═══ The data
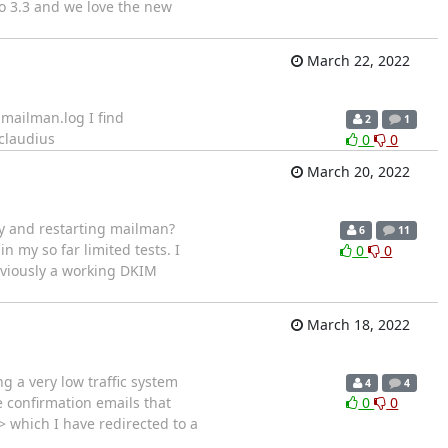
to 3.3 and we love the new
March 22, 2022
 mailman.log I find
2
1
claudius
0
0
March 20, 2022
ey and restarting mailman?
6
11
 in my so far limited tests. I
0
0
eviously a working DKIM
March 18, 2022
g a very low traffic system
4
4
 confirmation emails that
0
0
 which I have redirected to a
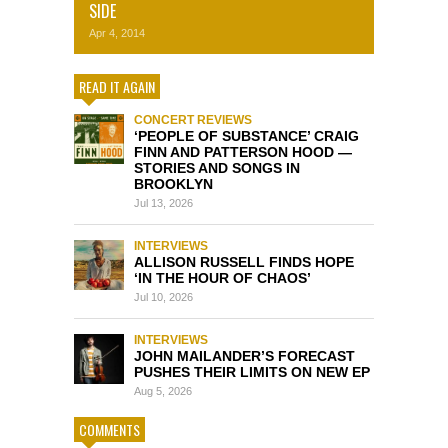
SIDE
Apr 4, 2014
READ IT AGAIN
CONCERT REVIEWS
‘PEOPLE OF SUBSTANCE’ CRAIG
FINN AND PATTERSON HOOD —
STORIES AND SONGS IN
BROOKLYN
Jul 13, 2026
INTERVIEWS
ALLISON RUSSELL FINDS HOPE
‘IN THE HOUR OF CHAOS’
Jul 10, 2026
INTERVIEWS
JOHN MAILANDER’S FORECAST
PUSHES THEIR LIMITS ON NEW EP
Aug 5, 2026
COMMENTS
══════
• **Activity**:
The lines wanted run from the one with "in my so far limited tests. I" through the final line of the data; repeat them word for word and skip every picture.

• **Finished task**:
 in my so far limited tests. I
0
0
eviously a working DKIM
March 18, 2022
g a very low traffic system
4
4
 confirmation emails that
0
0
 which I have redirected to a
SIDE
Apr 4, 2014
READ IT AGAIN
CONCERT REVIEWS
‘PEOPLE OF SUBSTANCE’ CRAIG
FINN AND PATTERSON HOOD —
STORIES AND SONGS IN
BROOKLYN
Jul 13, 2026
INTERVIEWS
ALLISON RUSSELL FINDS HOPE
‘IN THE HOUR OF CHAOS’
Jul 10, 2026
INTERVIEWS
JOHN MAILANDER’S FORECAST
PUSHES THEIR LIMITS ON NEW EP
Aug 5, 2026
COMMENTS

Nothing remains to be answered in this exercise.